Chelsea makes the poignant statement that her compulsion to hold her keys between her fingers when she walks home at night may feel like overreaction to viewers. When contextualised with the idea that men have followed her home in such an aggressive and threatening way, she helps to highlight the concerning social power dynamic between men and women. But just like periods, the more we talk about the relationship between “male” and “female” (as well as how it impacts on those outside of this binary), the less alone we feel and the more understanding we have of damaging social constructs. We have to love you Chelsea for not being afraid to share your experiences, the world is undoubtedly a better place because of it!
Motherhood is MY Choice | BeckieJBrown – Beckie J. Brown
In the often one-dimensional characterisations of women, (the Madonna-Whore complex, if we want to get technical… and Freudian) we are typically placed into three categories: the innocent, the sexually promiscuous, and the maternal. When you don’t fit into one of these categories at the right time society gets confused, freaks out, and leaves everyone feeling kind of weird. Which brings us to the wonderful Beckie Brown, taking that weirdness head-on.
Motherhood is another complex ingredient that can be added to the yet more complex soufflé recipe that is womanhood, and is often conflated with the notion of giving birth in doing so. It is always worth remembering that not all mothers necessarily gave birth, and also that not all women are physically able to (that recipe should always be as inclusive as possible!). But for those able to conceive children, they are often expected to, and this expectation challenges their right to body autonomy, which (as Chelsea’s video touched on) can be harmful both physically and mentally. And as Beckie explains, it can be damaging to determine a woman’s self-worth by her viability as a mother. The desire to become a mother, and options available to do so, may change from woman to woman, but those choices should always be kept as numerous as possible and be made. You keep your autonomy, Beckie. You do you, girl!

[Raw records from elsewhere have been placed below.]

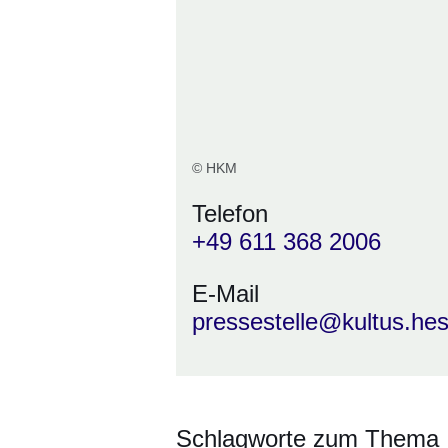
© HKM
Telefon
+49 611 368 2006
E-Mail
pressestelle@kultus.he
Schlagworte zum Thema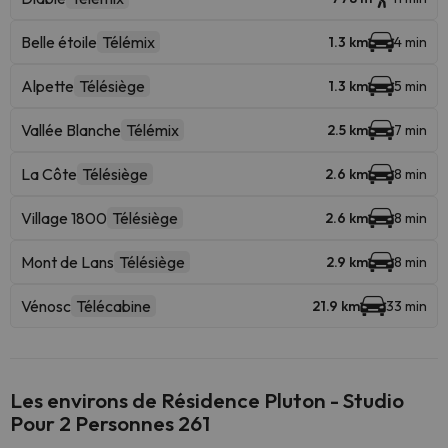
Belle étoile
Télémix
1.3 km
4 min
Alpette
Télésiège
1.3 km
5 min
Vallée Blanche
Télémix
2.5 km
7 min
La Côte
Télésiège
2.6 km
8 min
Village 1800
Télésiège
2.6 km
8 min
Mont de Lans
Télésiège
2.9 km
8 min
Vénosc
Télécabine
21.9 km
33 min
Les environs de Résidence Pluton - Studio
Pour 2 Personnes 261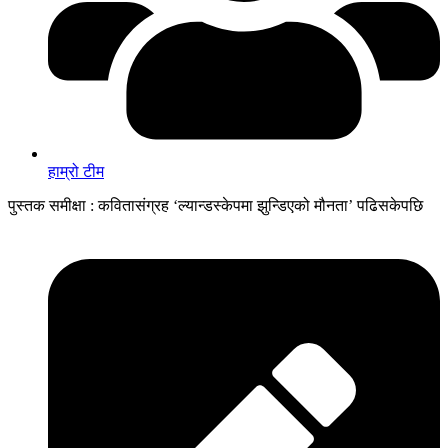
हाम्रो टीम
पुस्तक समीक्षा : कवितासंग्रह ‘ल्यान्डस्केपमा झुन्डिएको मौनता’ पढिसकेपछि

“i’m not like other girls” – Savannah Brown
We adore this last video because Savannah Brown takes the conversation another step further, looking at women’s relationships with, well, themselves. She asks the important question, why is it so common to not want to be like “other girls”? Why do some women want to distinguish or separate themselves from femininity? To tie this list together perfectly, Savannah addresses the aversion we can have to femininity, internalised through social discourse and stereotypes. Naturally, we want to be viewed as complex individuals, anomalies to the one-dimensional archetypes that frequently frame our perception of women.
In her articulate discussion, Savannah also explains that by separating yourself from other women, you are doing yourselves and your gender a disservice. When we classify an entire gender as undesirable, we contribute to the idea that our femininity is something that should not be embraced. Viewing yourself and your gender as complex, as opposed to simply “strong” or “girly”, you can not only better relate to each other, but you can better relate to yourself.